↓

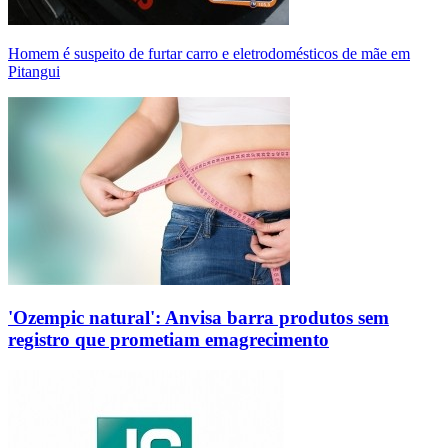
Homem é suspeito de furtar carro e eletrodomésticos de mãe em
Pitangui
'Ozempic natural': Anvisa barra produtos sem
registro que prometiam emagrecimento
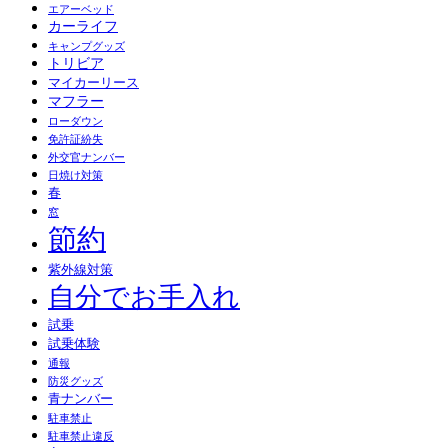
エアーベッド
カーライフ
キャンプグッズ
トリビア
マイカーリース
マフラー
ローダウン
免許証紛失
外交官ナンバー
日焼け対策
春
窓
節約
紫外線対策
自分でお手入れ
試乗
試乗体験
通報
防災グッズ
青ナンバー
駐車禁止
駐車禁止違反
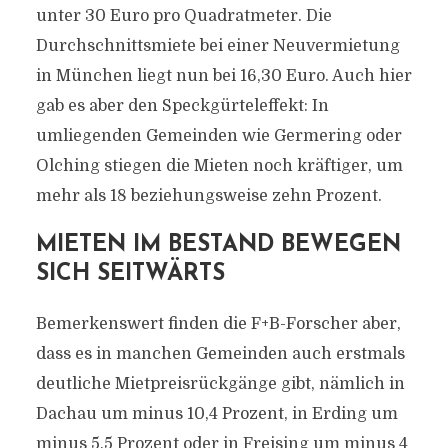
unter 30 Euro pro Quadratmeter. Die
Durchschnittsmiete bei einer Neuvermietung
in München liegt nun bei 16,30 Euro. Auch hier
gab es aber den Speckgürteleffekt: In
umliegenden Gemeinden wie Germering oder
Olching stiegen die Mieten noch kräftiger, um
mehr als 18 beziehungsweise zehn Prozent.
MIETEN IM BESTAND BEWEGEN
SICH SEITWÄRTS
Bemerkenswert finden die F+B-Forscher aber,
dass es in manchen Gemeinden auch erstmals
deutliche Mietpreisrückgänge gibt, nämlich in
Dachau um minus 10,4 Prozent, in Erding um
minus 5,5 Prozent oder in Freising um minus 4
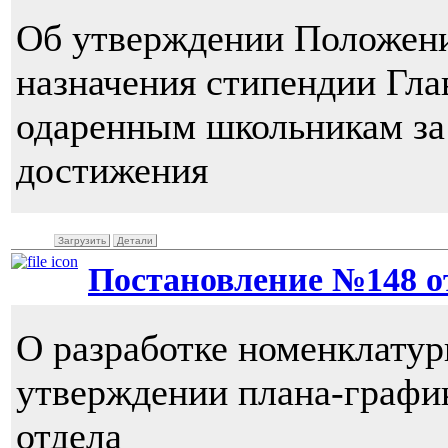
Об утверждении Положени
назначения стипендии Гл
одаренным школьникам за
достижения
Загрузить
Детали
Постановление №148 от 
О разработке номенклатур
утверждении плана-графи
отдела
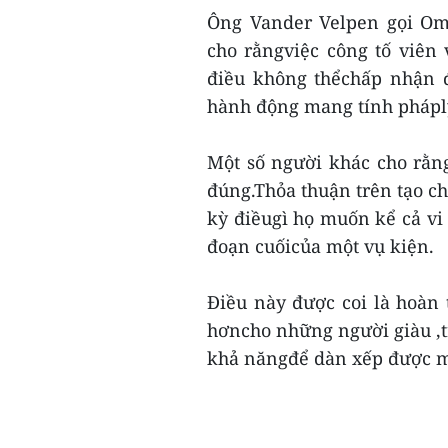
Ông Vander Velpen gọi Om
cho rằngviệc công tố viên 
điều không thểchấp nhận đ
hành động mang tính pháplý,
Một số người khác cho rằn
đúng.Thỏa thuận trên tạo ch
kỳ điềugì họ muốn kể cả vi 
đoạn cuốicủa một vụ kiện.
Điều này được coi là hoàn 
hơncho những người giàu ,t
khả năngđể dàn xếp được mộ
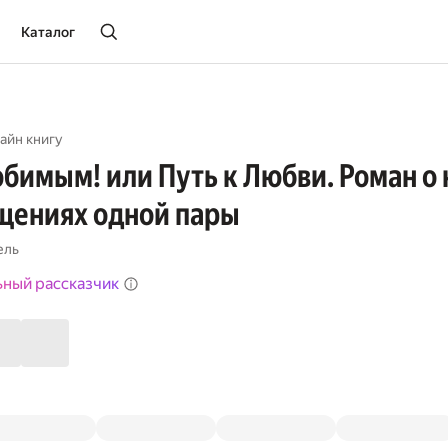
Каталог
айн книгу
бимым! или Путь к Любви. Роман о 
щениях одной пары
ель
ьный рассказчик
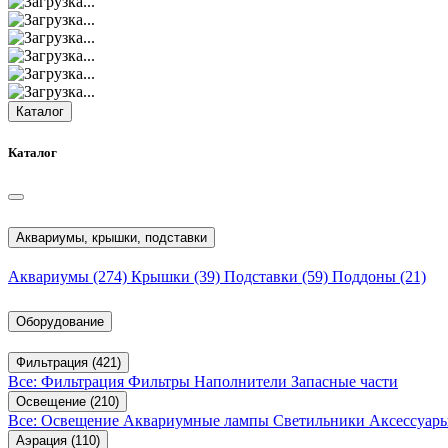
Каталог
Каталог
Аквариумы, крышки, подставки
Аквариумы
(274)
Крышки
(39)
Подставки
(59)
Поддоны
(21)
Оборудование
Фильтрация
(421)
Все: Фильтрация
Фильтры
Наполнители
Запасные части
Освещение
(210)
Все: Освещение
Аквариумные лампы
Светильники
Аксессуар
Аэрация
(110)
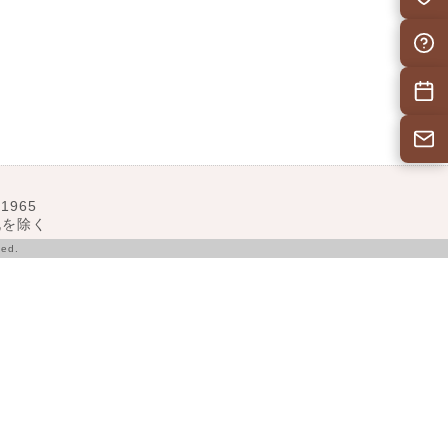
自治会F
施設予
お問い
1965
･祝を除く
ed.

↑
↓

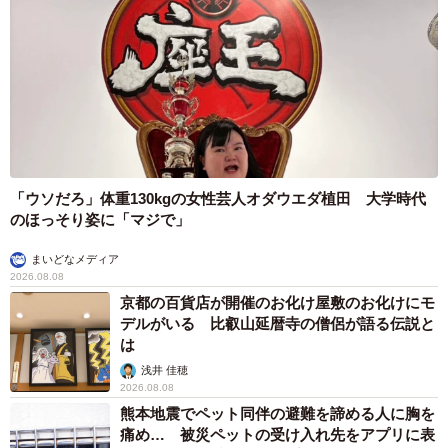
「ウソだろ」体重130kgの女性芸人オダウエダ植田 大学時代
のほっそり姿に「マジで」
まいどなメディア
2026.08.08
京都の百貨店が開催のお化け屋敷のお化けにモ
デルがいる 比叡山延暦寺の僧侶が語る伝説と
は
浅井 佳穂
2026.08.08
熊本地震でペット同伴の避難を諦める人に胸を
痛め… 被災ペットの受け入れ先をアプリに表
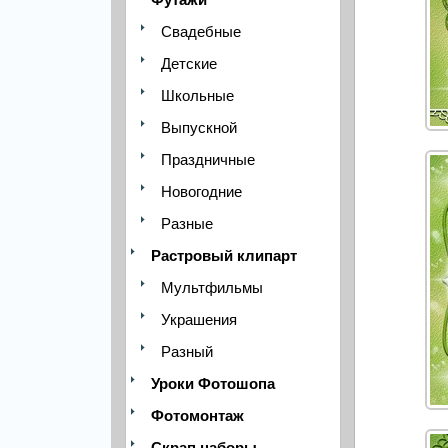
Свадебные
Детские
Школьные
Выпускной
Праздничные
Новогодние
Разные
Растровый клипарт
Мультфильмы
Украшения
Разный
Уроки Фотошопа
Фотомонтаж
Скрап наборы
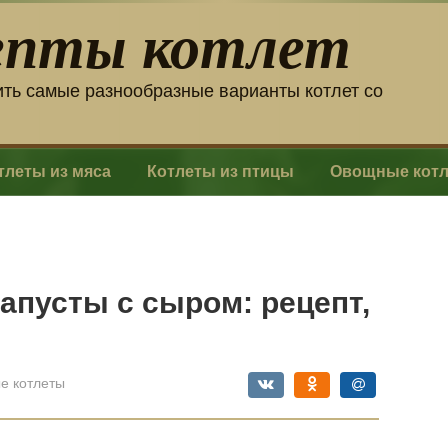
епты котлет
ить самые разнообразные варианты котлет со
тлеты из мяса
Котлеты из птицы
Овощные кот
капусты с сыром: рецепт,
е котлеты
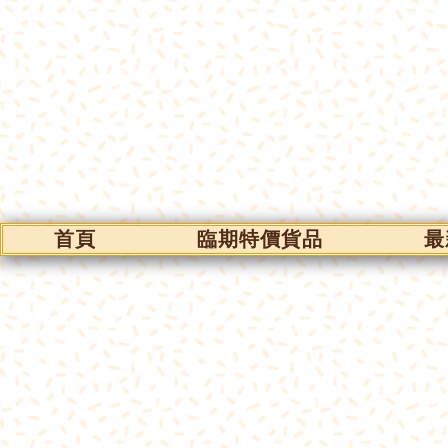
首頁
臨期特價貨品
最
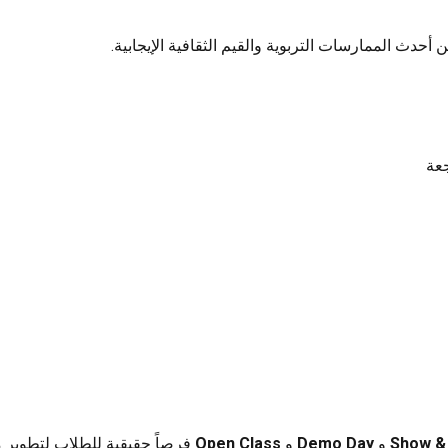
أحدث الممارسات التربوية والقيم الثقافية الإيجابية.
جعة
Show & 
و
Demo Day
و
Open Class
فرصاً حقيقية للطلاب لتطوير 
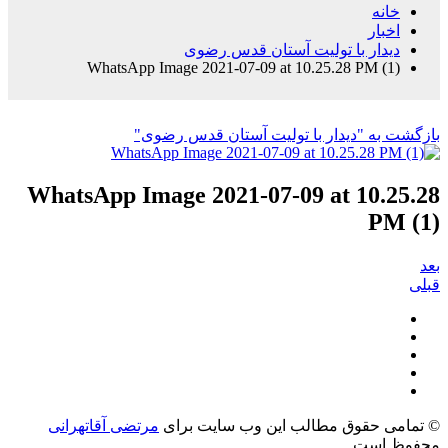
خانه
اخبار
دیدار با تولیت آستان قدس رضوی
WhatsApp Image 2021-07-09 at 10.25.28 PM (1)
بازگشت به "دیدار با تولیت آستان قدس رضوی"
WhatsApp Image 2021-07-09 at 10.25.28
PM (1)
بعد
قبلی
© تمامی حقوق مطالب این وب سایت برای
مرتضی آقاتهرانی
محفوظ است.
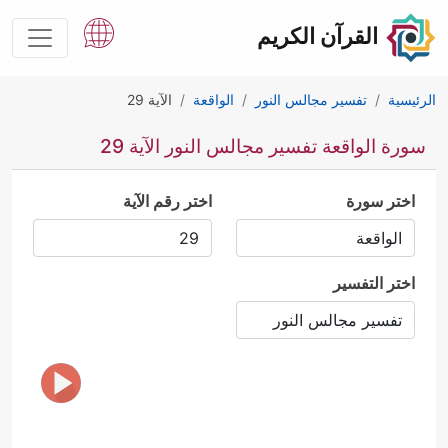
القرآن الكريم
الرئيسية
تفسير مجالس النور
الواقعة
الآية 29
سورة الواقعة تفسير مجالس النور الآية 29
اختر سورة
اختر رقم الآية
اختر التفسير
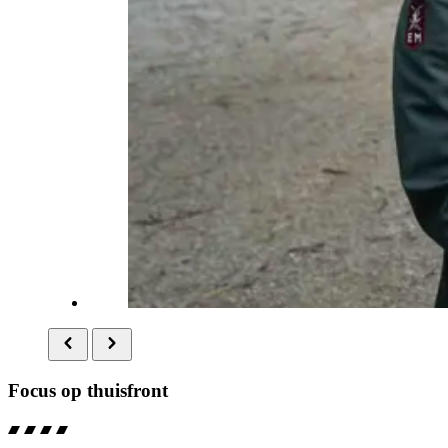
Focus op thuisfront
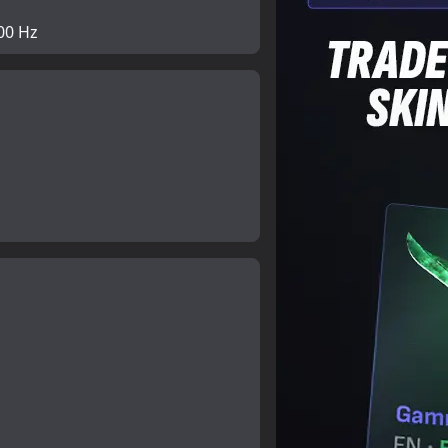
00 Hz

↑

■ **Description of the task**: Report how many lines in the items above contain the string "Аквариумы", treating uppercase and lowercase letters as distinct. Give the number alone.

■ **Answer section**: 2